Admission to THE MOVIE ORGY is FREE, so buy plenty of concession stand items!

** Actually, "Dante's Inferno" was the title of Joe's first published article, which appeared in FAMOUS MONSTERS OF FILMLAND #18. But he's never used it on a movie. Not that this is a movie, of course, it's a film festival, but... oh, never mind.

VIDEODROME Delayed

A reader wrote to me this afternoon with some concern about the state of my forthcoming VIDEODROME book from Millipede Press. He was notified today by Amazon.com that his advance order of the book was being cancelled because they "found that it is not available from any of our sources at this time." He added, "I hope everything's OK with its publication and that it's delayed rather than cancelled."

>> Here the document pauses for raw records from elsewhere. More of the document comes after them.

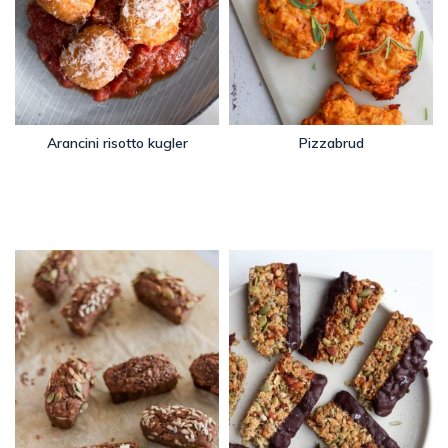
Arancini risotto kugler
Pizzabrud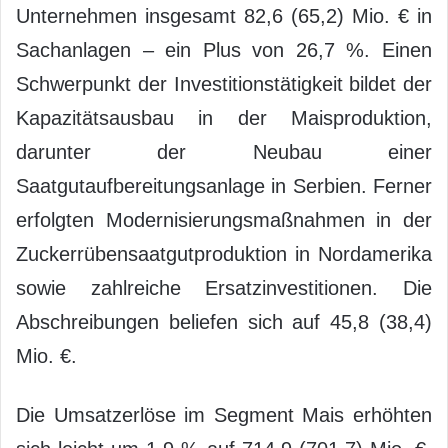
Unternehmen insgesamt 82,6 (65,2) Mio. € in
Sachanlagen – ein Plus von 26,7 %. Einen
Schwerpunkt der Investitionstätigkeit bildet der
Kapazitätsausbau in der Maisproduktion,
darunter der Neubau einer
Saatgutaufbereitungsanlage in Serbien. Ferner
erfolgten Modernisierungsmaßnahmen in der
Zuckerrübensaatgutproduktion in Nordamerika
sowie zahlreiche Ersatzinvestitionen. Die
Abschreibungen beliefen sich auf 45,8 (38,4)
Mio. €.
Die Umsatzerlöse im Segment Mais erhöhten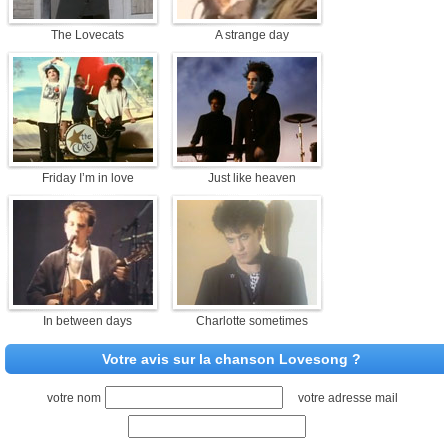
The Lovecats
A strange day
Friday I’m in love
Just like heaven
In between days
Charlotte sometimes
Votre avis sur la chanson Lovesong ?
votre nom
votre adresse mail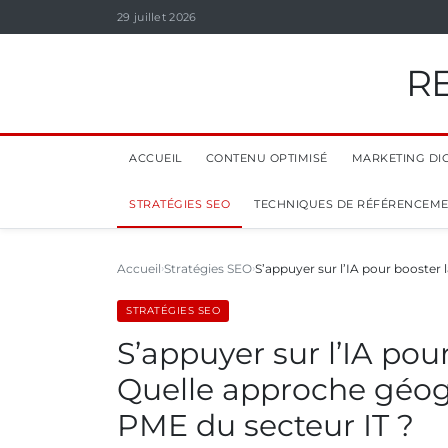
29 juillet 2026
R
ACCUEIL
CONTENU OPTIMISÉ
MARKETING DIG
STRATÉGIES SEO
TECHNIQUES DE RÉFÉRENCEM
Accueil
Stratégies SEO
S’appuyer sur l’IA pour booster
STRATÉGIES SEO
S’appuyer sur l’IA po
Quelle approche géog
PME du secteur IT ?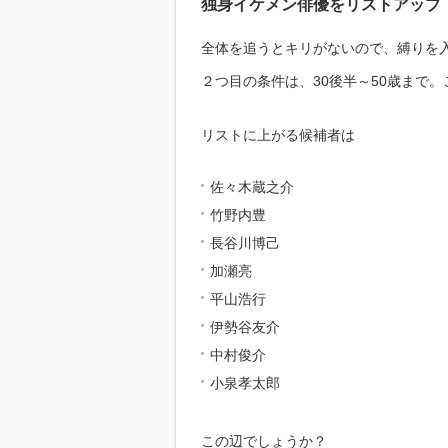
独身イケメン俳優をリストアップ
全体を追うとキリがないので、縛りを
２つ目の条件は、30後半～50歳まで
リストに上がる候補者は
佐々木蔵之介
竹野内豊
長谷川博己
加瀬亮
平山浩行
伊勢谷友介
中村俊介
小泉孝太郎
この辺でしょうか？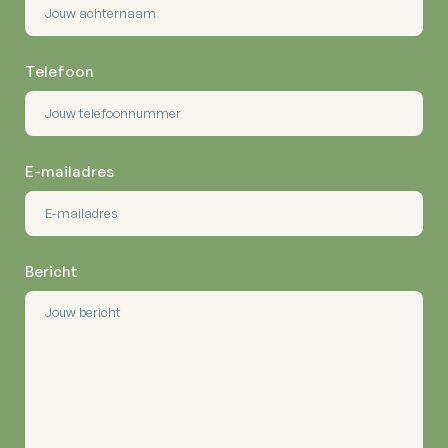
Telefoon
E-mailadres
Bericht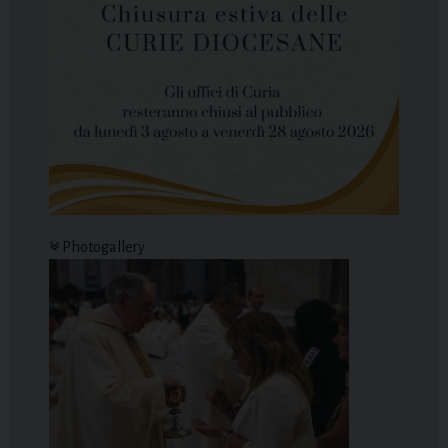
Photogallery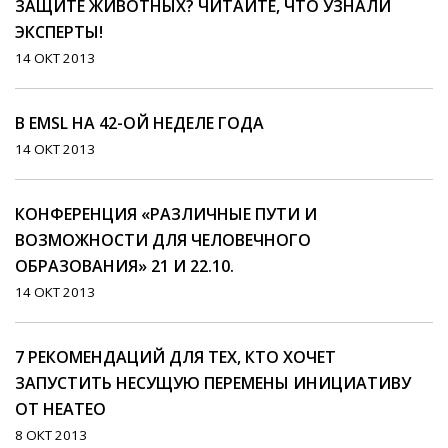
ЗАЩИТЕ ЖИВОТНЫХ? ЧИТАЙТЕ, ЧТО УЗНАЛИ
ЭКСПЕРТЫ!
14 ОКТ 2013
В EMSL НА 42-ОЙ НЕДЕЛЕ ГОДА
14 ОКТ 2013
КОНФЕРЕНЦИЯ «РАЗЛИЧНЫЕ ПУТИ И
ВОЗМОЖНОСТИ ДЛЯ ЧЕЛОВЕЧНОГО
ОБРАЗОВАНИЯ» 21 И 22.10.
14 ОКТ 2013
7 РЕКОМЕНДАЦИЙ ДЛЯ ТЕХ, КТО ХОЧЕТ
ЗАПУСТИТЬ НЕСУЩУЮ ПЕРЕМЕНЫ ИНИЦИАТИВУ
ОТ HEATEO
8 ОКТ 2013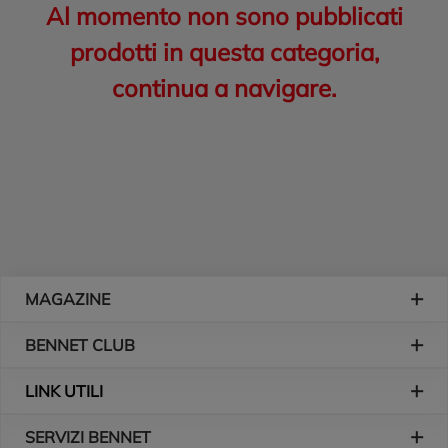
Al momento non sono pubblicati
prodotti in questa categoria,
continua a navigare.
Piè di pagina
MAGAZINE
BENNET CLUB
LINK UTILI
SERVIZI BENNET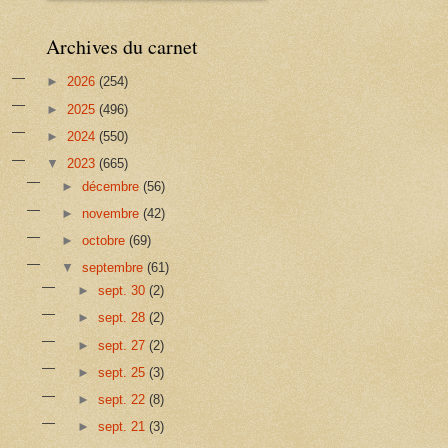
Archives du carnet
►
2026
(254)
►
2025
(496)
►
2024
(550)
▼
2023
(665)
►
décembre
(56)
►
novembre
(42)
►
octobre
(69)
▼
septembre
(61)
►
sept. 30
(2)
►
sept. 28
(2)
►
sept. 27
(2)
►
sept. 25
(3)
►
sept. 22
(8)
►
sept. 21
(3)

That's exactly the case. The preparation of the book has proven more time-intensive than expected, which has caused it to miss one or two seasonal deadlines. At present, the text has been proofread, the footnotes have been placed, and we are now waiting for the last of the photos to be scanned and dropped into the layout for captioning. I'm personally very excited about the way it's taking shape.
Publisher Jerad Walters expects the VIDEODROME book to be available in June, and both he and I apologize for its unavoidable postponement.